• _TASK_
Please give back an exact reproduction of the lines from the one with "Welcome to **xcube" through the end of the entries below, and no others.

• _DATA FOR REVIEW_
┏━━
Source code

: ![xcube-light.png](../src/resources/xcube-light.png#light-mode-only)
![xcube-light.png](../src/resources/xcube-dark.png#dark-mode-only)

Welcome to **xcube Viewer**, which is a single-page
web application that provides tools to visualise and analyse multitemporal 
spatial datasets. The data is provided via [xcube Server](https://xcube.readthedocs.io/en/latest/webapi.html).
┗━━
• _ANSWER TO THE PROBLEM_
Welcome to **xcube Viewer**, which is a single-page
web application that provides tools to visualise and analyse multitemporal 
spatial datasets. The data is provided via [xcube Server](https://xcube.readthedocs.io/en/latest/webapi.html).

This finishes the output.